Завтра она выходит из состояния стаза, нет, сегодня, утро уже наступило.

– Нет, это случится завтра, – поправил его Сарек.

– Гм? Даниэль Корриган говорил о двух днях.

– Это по грубому подсчету землян. Фактически процесс выведения из камеры занимает два дня шесть часов четырнадцать минут по вулканскому времени. Мы начали процесс вчера утором и закончим завтра, во второй половине дня.

– Для меня сегодня не наступит, если я хоть немного не посплю, сказал Маккой, зевая и потягиваясь. Он посмотрел на Кирка. – Не лучше ли нам переложить Джима на кровать. На этот раз мне хоть не потребуется снимать с него ботинки.
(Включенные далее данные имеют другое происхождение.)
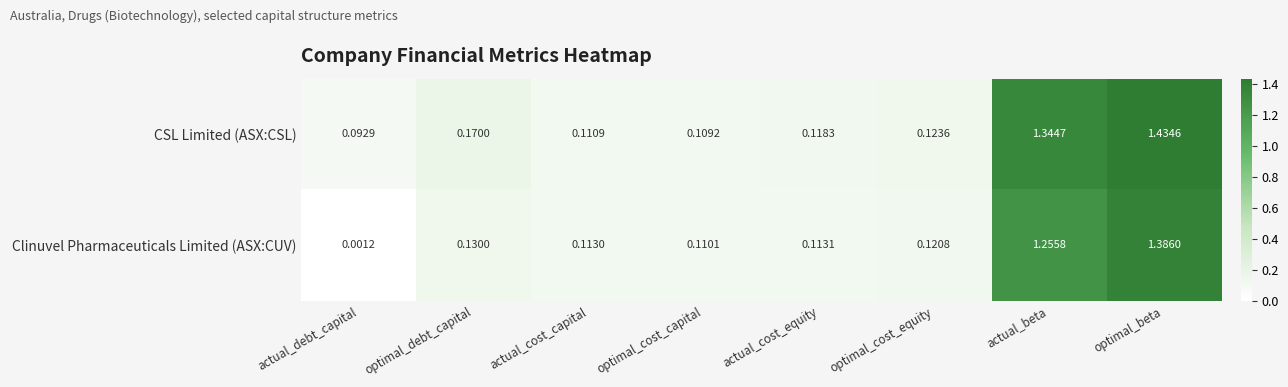

What is the total value across all series at actual_beta?

2.6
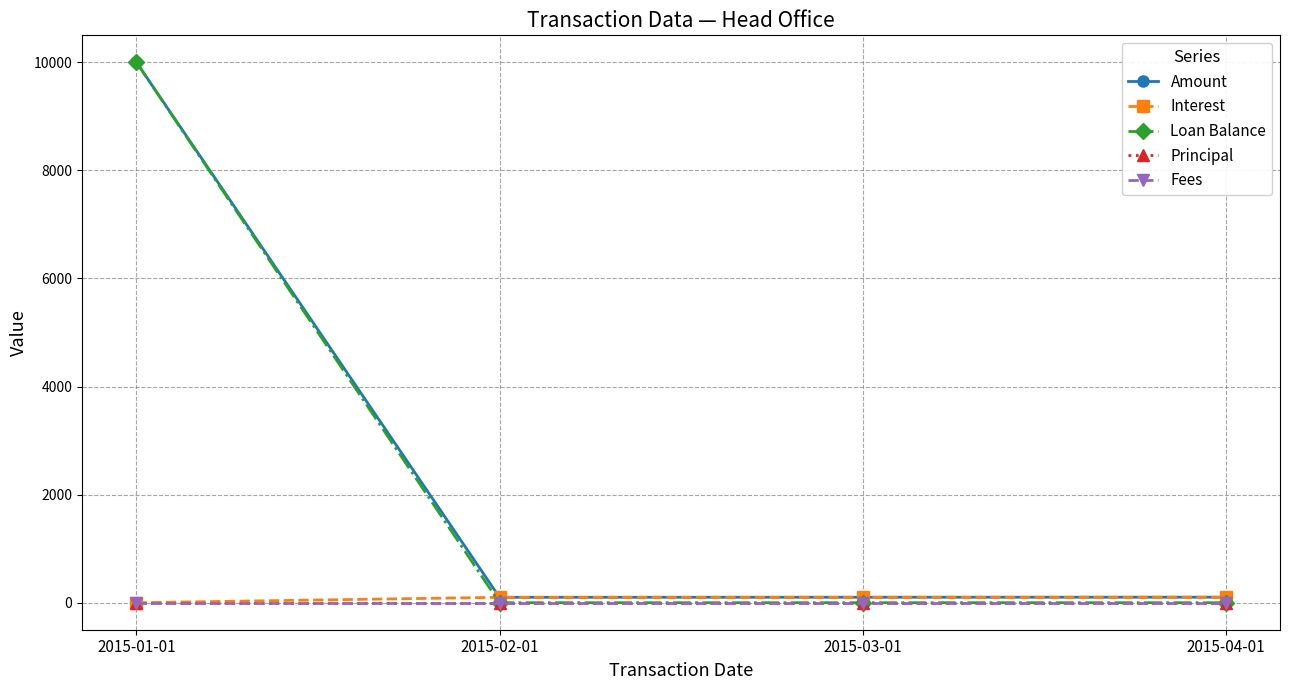

What is the maximum value for Loan Balance?

10000.0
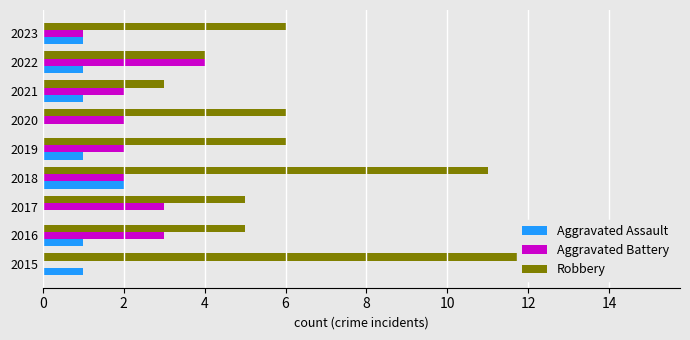

How many groups of bars are there?

9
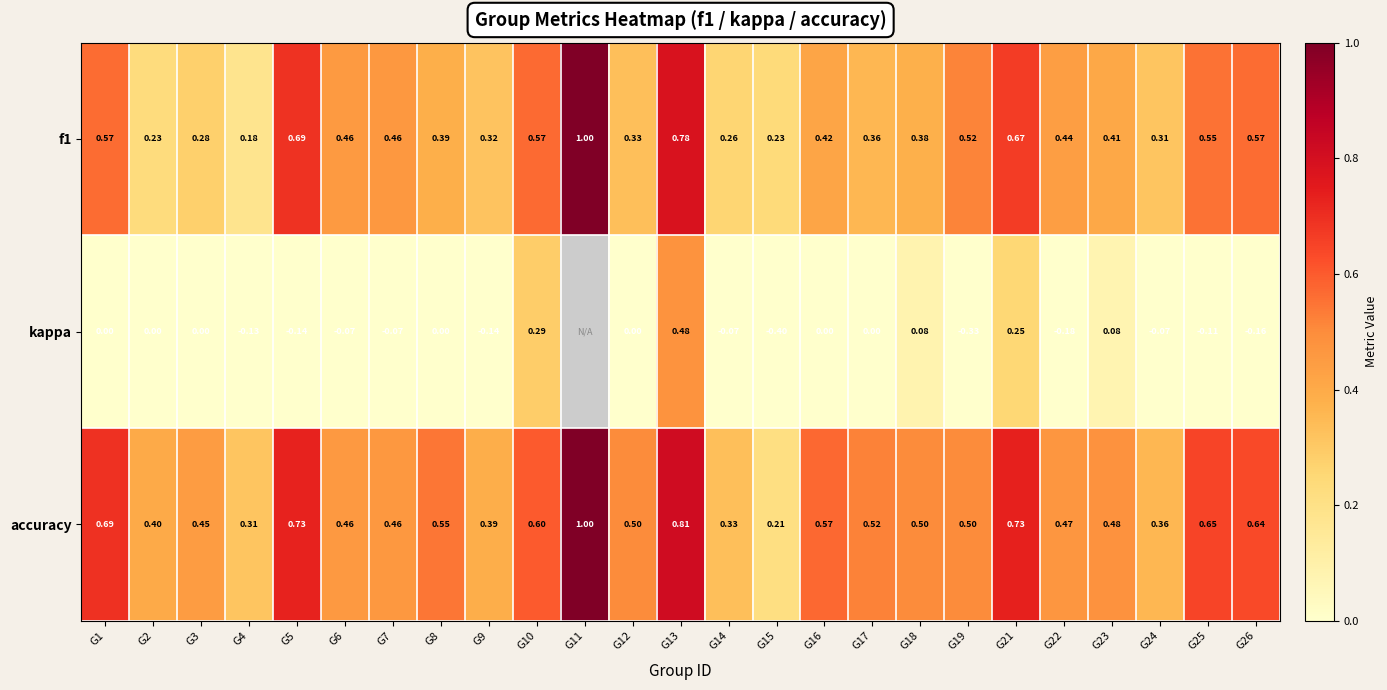

Between G1 and G22, which series saw the biggest shift?

accuracy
– Ты… часто укладываешь своего командира в кровать? – удивился Сарек.

– А, несколько раз мы высаживались в увольнение вместе… Но сегодня ни один из нас не напился. Я, собственно, за целый день и капли в рот не взял.

– Может, хочешь чего-нибудь выпить, Леонард? У нас есть немного бренди.

– Нет, спасибо. Я настолько устал, что не сумею по достоинству оценить этот напиток, а для расслабления мне сейчас ничего не нужно.

Они помогли Кирку перебраться в его комнату, и, проходя коридором, Маккой увидел через приоткрытую в спальню хозяев дверь голограмму юной Аманды с маленьким Споком на руках. До сих пор не верилось, что этот крошечный жизнерадостный ребенок вырос в волевого старшего офицера «Энтерпрайза». Синие глаза Аманды оставались такими же, как и в молодости, а се обаятельная улыбка по прежнему лучезарно светилась на лице. Какой человек мог равнодушно смотреть на ее портрет, будь он и вулканцем, логически рассуждающим?

Взгляд Аманды был знаком Маккою. От него таяло сердце. Доктор знал человека, сделавшего голограмму. Взор Аманды предназначался только одному человеку – ее мужу. Так она смотрела на Сарека на борту «Энтерпрайза», и если богу угодно, то вскоре Маккой увидит, как они берутся за руки и смотрят друг на друга взглядом с портрета Аманды.